It appears that we can add Manny Ramirez’s name to the list of tainted sluggers, based on today’s report that he is about to be suspended 50 games for a positive steroid test. The interesting question, of course, is what this means not only for his Hall of Fame chances, but for the Hall of Fame chances of all players from the present era — players who played the bulk of their careers over the last 20 years.
Consider this list of players from the era who slugged at least 500 home runs (from Baseball Reference):
- Barry Bonds 762
- Ken Griffey 613
- Sammy Sosa 609
- Mark McGwire 583
- Rafael Palmeiro 569
- Alex Rodriguez 553
- Jim Thome 545
- Manny Ramirez 533
- Frank Thomas 521
- Gary Sheffield 500
That’s 10 players — of the 25 all-time — who played the majority of their careers after the mid-1980s. Of these 10, only three — Griffey, Thome and Thomas — have not been linked to steroids.

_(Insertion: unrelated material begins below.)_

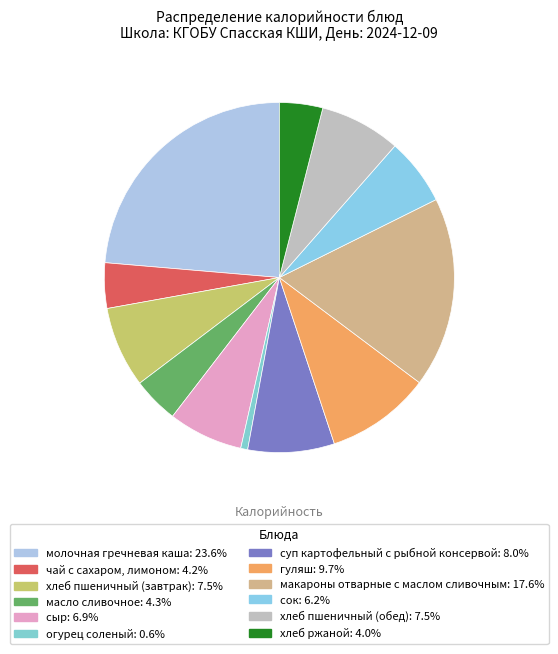

Which has a higher value, хлеб ржаной or сок?

сок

McGwire, the only one on the list eligible to enter the Hall, has been snubbed for two years now, which seemed to make sense — until you consider that the steroid era has tainted so many players of all abilities that we can’t be sure that the players we think are clean really have been.
A-Rod is the case in point. He was the one guy — along with Griffey — who everyone viewed as squeeky clean on the issue and who nearly everyone was rooting for to pass Bonds and remove the taint on the record. Now, however, he is mired in steroid controversy, his accomplishments called into question.

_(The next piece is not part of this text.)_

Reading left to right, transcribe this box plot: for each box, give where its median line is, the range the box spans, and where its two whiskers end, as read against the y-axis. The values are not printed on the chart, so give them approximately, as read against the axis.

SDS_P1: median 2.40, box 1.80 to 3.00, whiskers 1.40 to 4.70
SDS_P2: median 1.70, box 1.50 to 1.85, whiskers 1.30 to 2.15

I don’t think steroid users should be rewarded, but we have to acknowledge that the homerun barrage that has left the record book a shambles was not a product of steroids alone. A host of factors — smaller parks, more sophisticated workout regimens, awful pitching, a tendency to swing for the fences — contributed.
But the one thing that I think has become clear — at least to me — is that guys like McGwire, A-Rod and Manny have been playing by the rules as established by the culture of baseball and are likely not exceptions.